An American citizen is among a group of people arrested following the assassination of Haiti ’s president Jovenel Moïse, according to The Washington Post .
Haiti’s minister of elections and inter-party relations, Mathias Pierre, identified US citizen James Solages, who is described as being of Haitian descent, as one of the two survivors of a police shootout in the streets near the president’s house.
He told the Post that at least one other detainee is also believed to be a Haitian American. Another four suspects were killed.
Mr Pierre reportedly showed a video of the two suspects being arrested to the jeers of a surrounding mob, while the crowd gathered around the police station where they were held.
“The special units are trying to protect the police station, because the population is very mad and is trying to get to them, to burn them,” he told the Post . “We’re trying to avoid that.”

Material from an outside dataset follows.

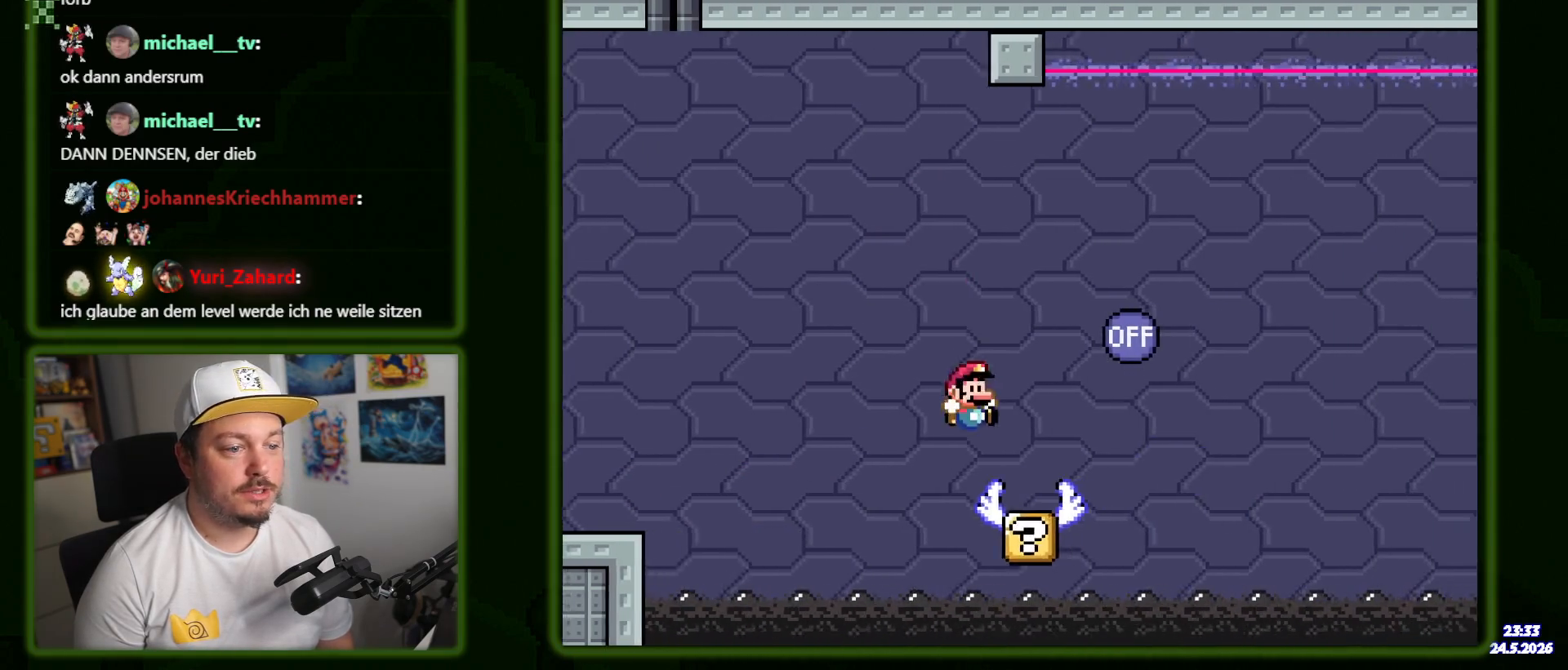
{"buttons": ["Y", "DPAD_RIGHT"], "events": [[134, "B", "down"], [484, "B", "up"]]}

While the two men were photographed begin taken into custody, it was not immediately clear which was Mr Solages and which was the unidentified foreigner believed to be Haitian American.
Léon Charles, chief of Haiti’s National Police, said they chased the attackers as they left the crime scene and had been battling them since they were cornered in a nearby house.
Three officers held hostage were released after police surrounded and cleared the suspected hideout.
Mr Moïse was shot dead and his wife was seriously wounded in an attack on their home by a group of men early on Wednesday.
Other than Mr Solages, none of the other killed or captured suspects were identified and evidence of their links to the assassination has yet to be released. Authorities continue to search for additional attackers.
“We will continue to hunt them down. Either they will be arrested, or they will be stopped in the exchange of fire. The pursuit will continue,” Mr Charles said at a press conference.
While Mr Charles and the country’s prime minister described the “highly-trained commando” as foreigners that spoke Spanish, the country’s Minister of Culture and Communication Pradel Henriquez said there were Haitians among the group of attackers, according to Haiti’s French-language newspaper Le Nouvelliste .
Haiti’s envoy to the US said the assassination was carried out by foreigners who were “well-trained professionals, killers, commandos” while the country’s Prime Minister Dr Claude Joseph said they were an unidentified group of individuals, “some of whom were speaking in Spanish”.
Mr Joseph’s reference to Spanish-speaking attackers came amid reports of video footage from the night of the attack on the president’s home showing the men claiming to be agents with the US Drug Enforcement Administration (DEA).
The national language of the country is Haitian Creole, similar to French-based Creole, with influences from Spanish, Portuguese and English. Spanish is spoken in the neighbouring Dominican Republic.
“DEA operation. Everybody stand down. DEA operation. Everybody back up, stand down,” one of the men with an American accent is said to have yelled in English.
Haiti’s ambassador to the US, Bocchit Edmond, said at a press conference they were “fake DEA”, based on his impression from security camera footage.
Department of State spokesman Ned Price denied the US had any involvement in the murder.